Un rechazo muy significativo, en definitiva. Un símbolo de la incompatibilidad entre dos visiones del mundo, dos aproximaciones a la fama y a la imagen. Por un lado, Warhol, el maestro del Pop Art, que intentó convertir todo en un icono pop, tratando de aplanar las diferencias entre cultura y consumismo; por otro, Trump, un hombre de negocios que veía el mundo en términos de éxito y fracaso, de lujo y poder económico. El rechazo de Trump también es interesante porque quizá subraye un elemento contradictorio en el arte de Warhol: a pesar de ser un artista que celebraba la superficialidad y la obsesión por la fama, Warhol no logró entender del todo el nuevo lenguaje de la apariencia encarnado por una figura como Trump.
Las serigrafías realizadas para Trump fueron uno de los últimos encargos en los que trabajó Warhol antes de su muerte en 1987. A pesar del rechazo del magnate, estas obras han sobrevivido como prueba de un encuentro que, de alguna manera, capturó el espíritu de los años 80 y la compleja relación entre arte y poder. Por lo que sabemos, la colaboración se interrumpió. Warhol debió de negarse a rehacer las obras plegándose a las ideas de Trump. Sin embargo, a pesar de su decepción, esperaba obtener algo más del magnate. Según leemos en su diario, Warhol esperaba que al menos la señora Trump, Ivana, le encargara un retrato. Pero no fue así. Ambos volvieron a verse en casa de Roy Cohn, el 26 de febrero de 1983. La incomodidad era evidente: “Ivana Trump”, leemos en el diario de Warhol, “estaba allí, y cuando me vio se sintió avergonzada, y dijo: ’Oh, ¿qué ha pasado entonces con esas obras?’, y yo ya tenía en mente un discurso para contárselo, pero estaba indeciso sobre si soltarlo o no, y ella intentaba alejarse, y finalmente lo hizo”.

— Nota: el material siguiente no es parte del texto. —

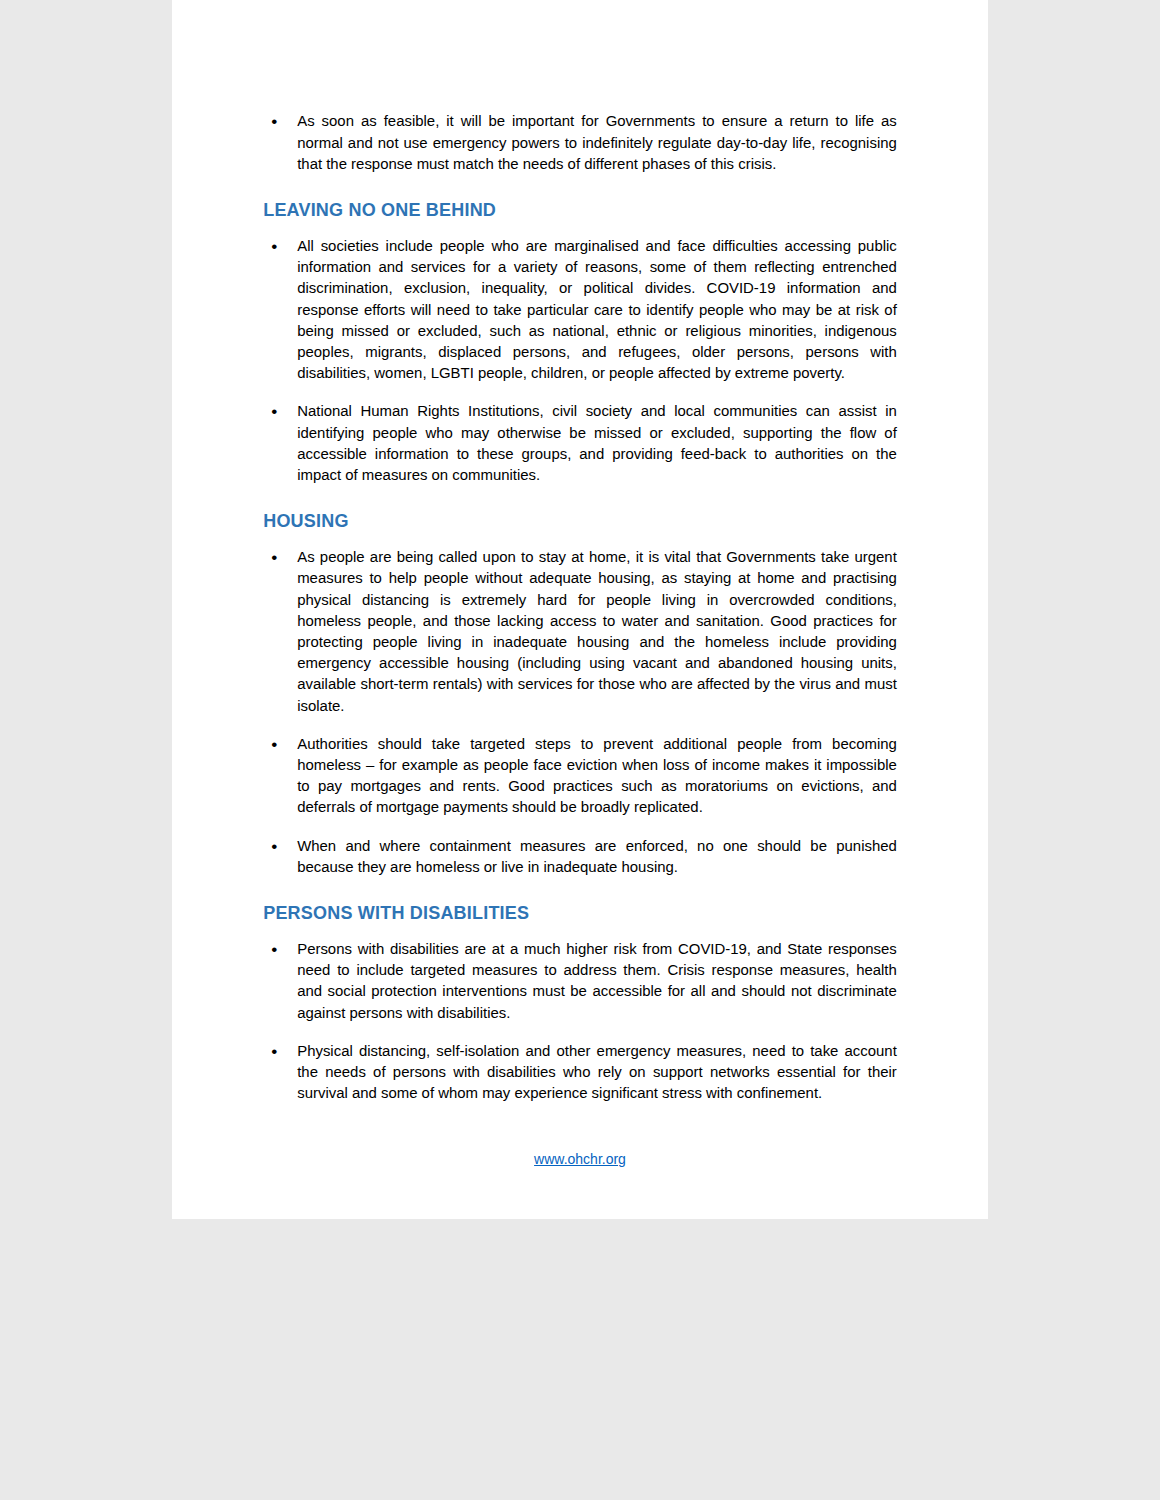As soon as feasible, it will be important for Governments to ensure a return to life as normal and not use emergency powers to indefinitely regulate day-to-day life, recognising that the response must match the needs of different phases of this crisis.
Leaving No One Behind
All societies include people who are marginalised and face difficulties accessing public information and services for a variety of reasons, some of them reflecting entrenched discrimination, exclusion, inequality, or political divides. COVID-19 information and response efforts will need to take particular care to identify people who may be at risk of being missed or excluded, such as national, ethnic or religious minorities, indigenous peoples, migrants, displaced persons, and refugees, older persons, persons with disabilities, women, LGBTI people, children, or people affected by extreme poverty.
National Human Rights Institutions, civil society and local communities can assist in identifying people who may otherwise be missed or excluded, supporting the flow of accessible information to these groups, and providing feed-back to authorities on the impact of measures on communities.
Housing
As people are being called upon to stay at home, it is vital that Governments take urgent measures to help people without adequate housing, as staying at home and practising physical distancing is extremely hard for people living in overcrowded conditions, homeless people, and those lacking access to water and sanitation. Good practices for protecting people living in inadequate housing and the homeless include providing emergency accessible housing (including using vacant and abandoned housing units, available short-term rentals) with services for those who are affected by the virus and must isolate.
Authorities should take targeted steps to prevent additional people from becoming homeless – for example as people face eviction when loss of income makes it impossible to pay mortgages and rents. Good practices such as moratoriums on evictions, and deferrals of mortgage payments should be broadly replicated.
When and where containment measures are enforced, no one should be punished because they are homeless or live in inadequate housing.
Persons with Disabilities
Persons with disabilities are at a much higher risk from COVID-19, and State responses need to include targeted measures to address them. Crisis response measures, health and social protection interventions must be accessible for all and should not discriminate against persons with disabilities.
Physical distancing, self-isolation and other emergency measures, need to take account the needs of persons with disabilities who rely on support networks essential for their survival and some of whom may experience significant stress with confinement.
www.ohchr.org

Warhol apenas se había contenido. Y le había dolido bastante. El 15 de enero de 1984, el artista se tomó una pequeña venganza. Había sido elegido como jurado de las selecciones de animadoras de los New Jersey Generals, un equipo de fútbol americano que acababa de ser comprado por Trump. La cita del jurado era a las 12 del mediodía en la Torre Trump. “Me tomé mi tiempo, fui a la iglesia y finalmente me presenté sobre las dos. Es que sigo odiando a la gente de Trump porque nunca compraron los cuadros que hice de la Torre Trump. Así que aparecí cuando ya iban por su 50ª chica y sólo les quedaban 20 más”. Warhol no volvería a tratar con Donald Trump y su mujer.

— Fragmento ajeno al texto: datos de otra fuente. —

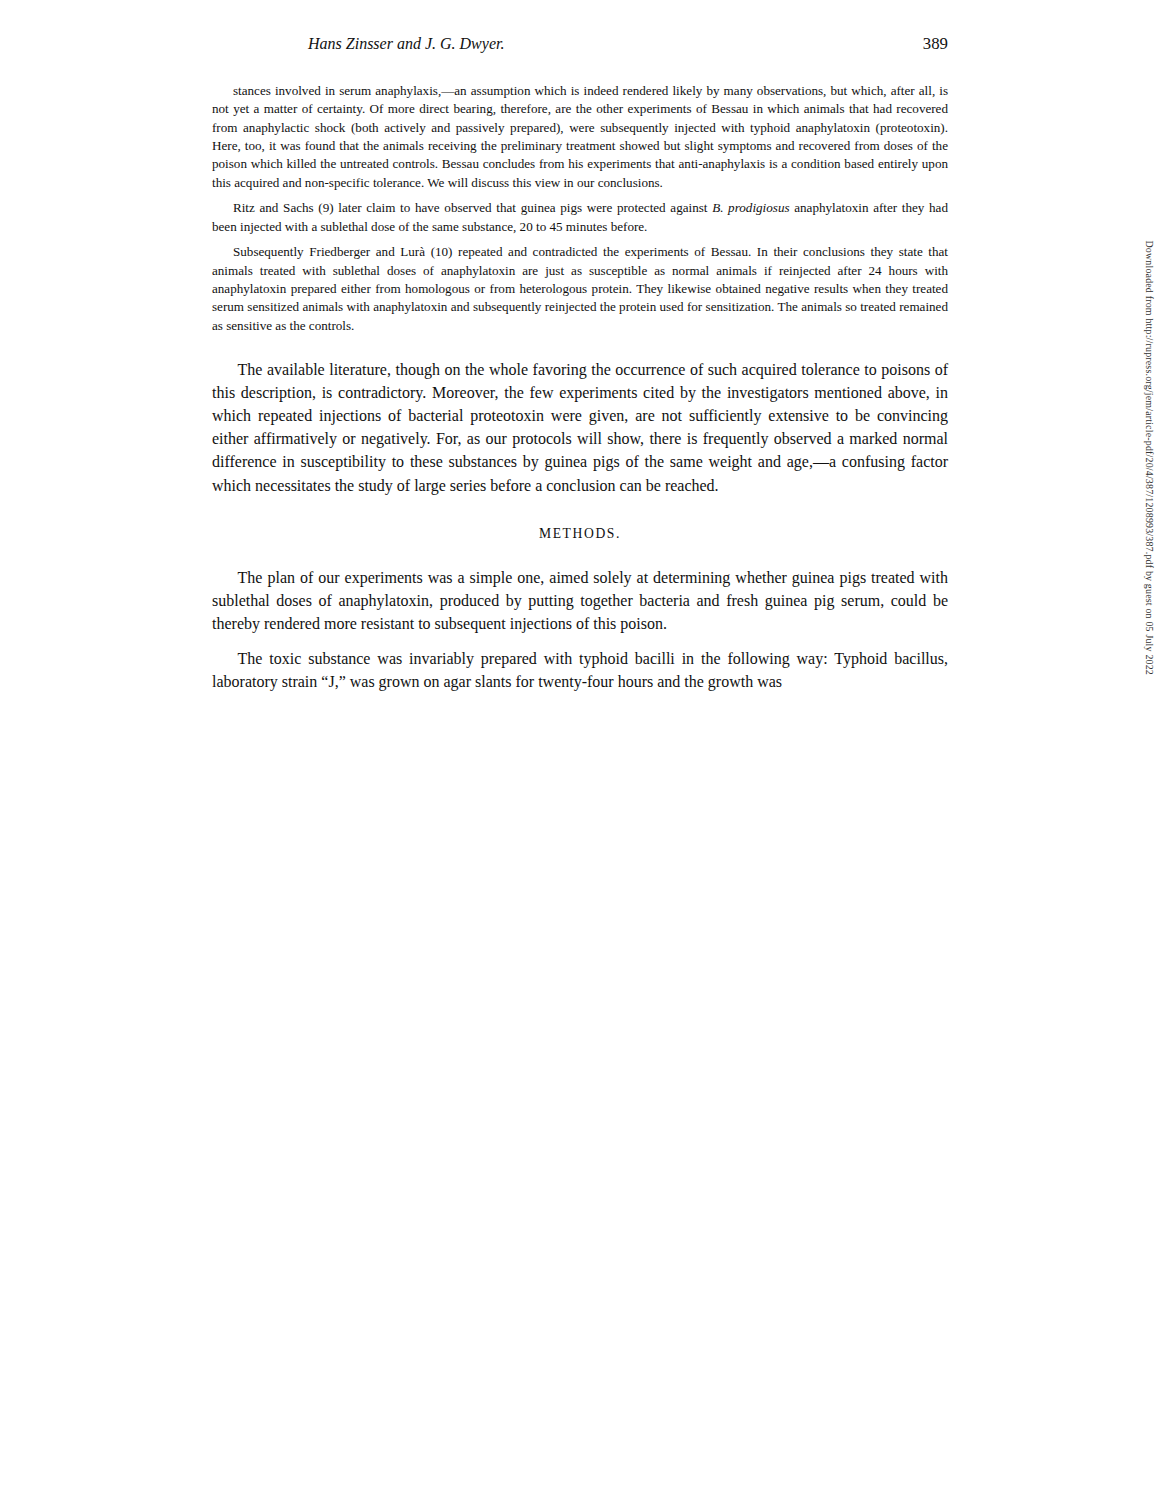Downloaded from http://rupress.org/jem/article-pdf/20/4/387/1208993/387.pdf by guest on 05 July 2022
Hans Zinsser and J. G. Dwyer.
389
stances involved in serum anaphylaxis,—an assumption which is indeed rendered likely by many observations, but which, after all, is not yet a matter of certainty. Of more direct bearing, therefore, are the other experiments of Bessau in which animals that had recovered from anaphylactic shock (both actively and passively prepared), were subsequently injected with typhoid anaphylatoxin (proteotoxin). Here, too, it was found that the animals receiving the preliminary treatment showed but slight symptoms and recovered from doses of the poison which killed the untreated controls. Bessau concludes from his experiments that anti-anaphylaxis is a condition based entirely upon this acquired and non-specific tolerance. We will discuss this view in our conclusions.
Ritz and Sachs (9) later claim to have observed that guinea pigs were protected against B. prodigiosus anaphylatoxin after they had been injected with a sublethal dose of the same substance, 20 to 45 minutes before.
Subsequently Friedberger and Lurà (10) repeated and contradicted the experiments of Bessau. In their conclusions they state that animals treated with sublethal doses of anaphylatoxin are just as susceptible as normal animals if reinjected after 24 hours with anaphylatoxin prepared either from homologous or from heterologous protein. They likewise obtained negative results when they treated serum sensitized animals with anaphylatoxin and subsequently reinjected the protein used for sensitization. The animals so treated remained as sensitive as the controls.
The available literature, though on the whole favoring the occurrence of such acquired tolerance to poisons of this description, is contradictory. Moreover, the few experiments cited by the investigators mentioned above, in which repeated injections of bacterial proteotoxin were given, are not sufficiently extensive to be convincing either affirmatively or negatively. For, as our protocols will show, there is frequently observed a marked normal difference in susceptibility to these substances by guinea pigs of the same weight and age,—a confusing factor which necessitates the study of large series before a conclusion can be reached.
Methods.
The plan of our experiments was a simple one, aimed solely at determining whether guinea pigs treated with sublethal doses of anaphylatoxin, produced by putting together bacteria and fresh guinea pig serum, could be thereby rendered more resistant to subsequent injections of this poison.
The toxic substance was invariably prepared with typhoid bacilli in the following way: Typhoid bacillus, laboratory strain “J,” was grown on agar slants for twenty-four hours and the growth was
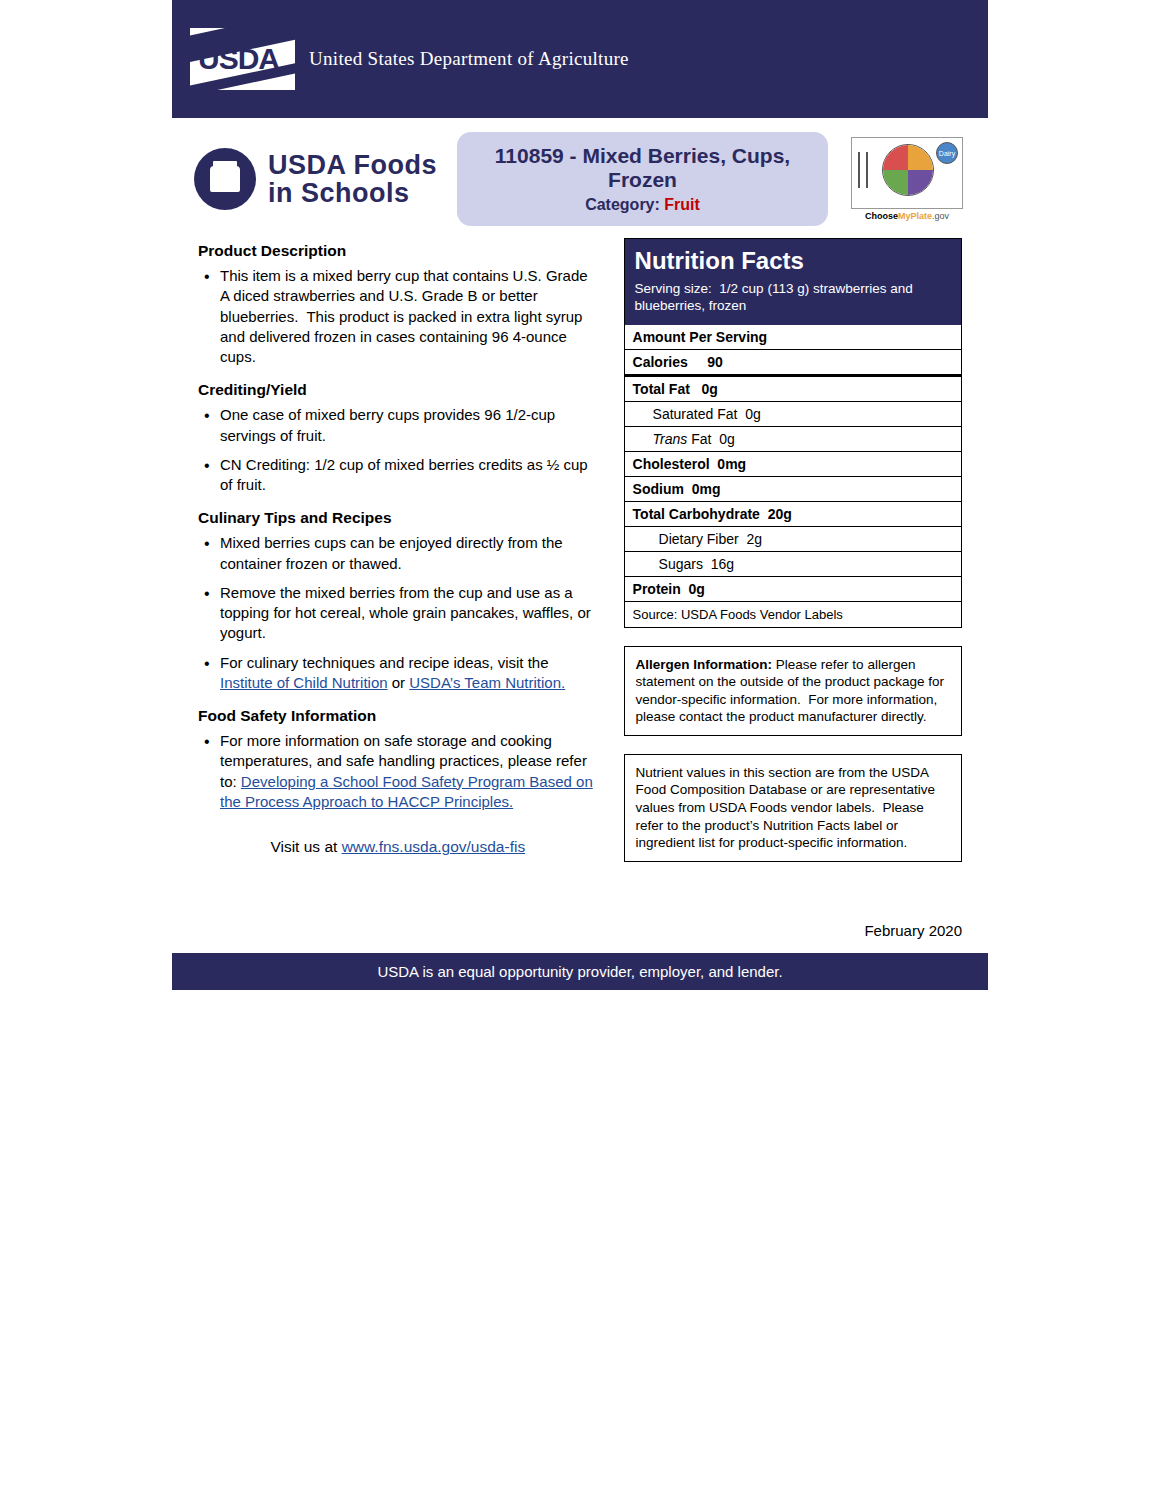USDA
United States Department of Agriculture
USDA Foodsin Schools
110859 - Mixed Berries, Cups, Frozen
Category: Fruit
Dairy
ChooseMyPlate.gov
Product Description
This item is a mixed berry cup that contains U.S. Grade A diced strawberries and U.S. Grade B or better blueberries. This product is packed in extra light syrup and delivered frozen in cases containing 96 4-ounce cups.
Crediting/Yield
One case of mixed berry cups provides 96 1/2-cup servings of fruit.
CN Crediting: 1/2 cup of mixed berries credits as ½ cup of fruit.
Culinary Tips and Recipes
Mixed berries cups can be enjoyed directly from the container frozen or thawed.
Remove the mixed berries from the cup and use as a topping for hot cereal, whole grain pancakes, waffles, or yogurt.
For culinary techniques and recipe ideas, visit the Institute of Child Nutrition or USDA’s Team Nutrition.
Food Safety Information
For more information on safe storage and cooking temperatures, and safe handling practices, please refer to: Developing a School Food Safety Program Based on the Process Approach to HACCP Principles.
Visit us at www.fns.usda.gov/usda-fis
Nutrition Facts
Serving size: 1/2 cup (113 g) strawberries and blueberries, frozen
| Amount Per Serving |
| Calories 90 |
| Total Fat 0g |
| Saturated Fat 0g |
| Trans Fat 0g |
| Cholesterol 0mg |
| Sodium 0mg |
| Total Carbohydrate 20g |
| Dietary Fiber 2g |
| Sugars 16g |
| Protein 0g |
Source: USDA Foods Vendor Labels
Allergen Information: Please refer to allergen statement on the outside of the product package for vendor-specific information. For more information, please contact the product manufacturer directly.
Nutrient values in this section are from the USDA Food Composition Database or are representative values from USDA Foods vendor labels. Please refer to the product’s Nutrition Facts label or ingredient list for product-specific information.
February 2020
USDA is an equal opportunity provider, employer, and lender.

¿Qué pasó entonces con las ocho obras de la serie Rascacielos de Nueva York? Dos se quedaron con el artista, y ahora son propiedad de la fundación que gestiona su legado: están en el Museo Warhol de Pittsburgh. Otras seis acabaron en colecciones privadas. Lo mismo ocurre con los bocetos, que también acabaron en el mercado. El único de los ocho lienzos que ha reaparecido en el mercado es el de la subasta de Phillips del 19 de noviembre de 2024, una obra estimada entre 500.000 y 700.000 dólares: la compró el marchante suizo Bruno Bischofberger, de quien luego pasó a una colección privada. El público pudo verla en 2001 en la exposición Gems & Skyscrapers que el marchante organizó en su galería de Zúrich. Después de eso, ninguna otra salida pública para la Torre Trump de Warhol. Y quizá el artista nunca imaginó que el millonario tacaño, como le parecía a él, llegaría a ser presidente de Estados Unidos dos veces.